Por isso, resultados diferentes podem surgir mesmo com prompts semelhantes, e o processo de interação envolve refinamento contínuo das perguntas.
Exercícios práticos com o Gemini
Durante a sessão, os participantes testaram prompts estruturados utilizando o Gemini em diferentes cenários, incluindo:
criação de conteúdo para LinkedIn
elaboração de planos de ação utilizando o modelo PDCA
desenvolvimento de Análises SWOT para negócios
Os exercícios demonstraram como prompts bem estruturados podem gerar análises completas e apoiar decisões estratégicas.
A importância do contexto nas respostas da IA
Quanto mais contexto relevante é fornecido, maior tende a ser a qualidade da resposta.
Definir elementos como público-alvo, modelo de negócio, objetivos e limitações permite que a IA produza respostas mais alinhadas com a realidade do usuário.
Criação de assistentes personalizados (Meta-Prompt)
Um dos pontos avançados da sessão foi a criação de assistentes especializados, capazes de ajudar na geração de novos prompts.
Esses assistentes funcionam como “especialistas virtuais” treinados com instruções específicas e materiais de referência, facilitando a construção de prompts complexos no dia a dia.
Multimodalidade amplia o alcance da IA
A IA atual já opera de forma multimodal, combinando diferentes formatos de informação, como:
texto
imagens
áudio
vídeo
música
Ferramentas como o Gemini também oferecem recursos como Deep Research, capazes de realizar pesquisas aprofundadas na internet e organizar os resultados em relatórios ou visualizações.
Mitigando o risco de alucinação
Foi discutido o risco das chamadas alucinações, quando a IA inventa informações plausíveis.

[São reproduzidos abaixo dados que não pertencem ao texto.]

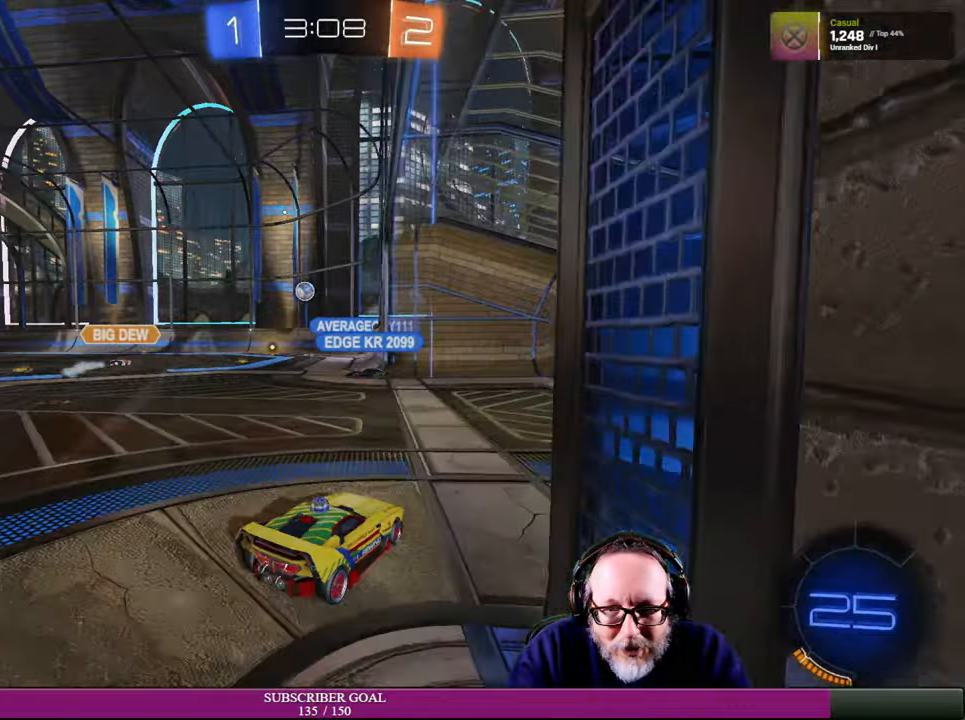
{"buttons": ["L2"], "left_stick": "center", "right_stick": "center", "events": [[184, "left_stick", "center"], [200, "R2", "up"], [234, "L2", "down"]]}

Algumas estratégias para reduzir esse risco incluem:
estruturar prompts mais claros
separar assuntos em diferentes conversas
solicitar explicações passo a passo
pedir que a IA declare quando não possui informação suficiente
Pensamento crítico continua sendo essencial
Mesmo com avanços significativos, a IA não substitui o julgamento humano.
A recomendação central é utilizar a IA como ferramenta de ampliação da inteligência, mantendo sempre revisão, análise crítica e responsabilidade sobre as decisões finais.
Segurança de dados no uso de IA
Também foi abordada a importância de configurar corretamente as ferramentas de IA, especialmente em versões gratuitas.
Uma prática recomendada é desativar o uso de dados pessoais para treinamento do modelo nas configurações de privacidade, evitando que informações sensíveis sejam utilizadas para aprimorar sistemas públicos.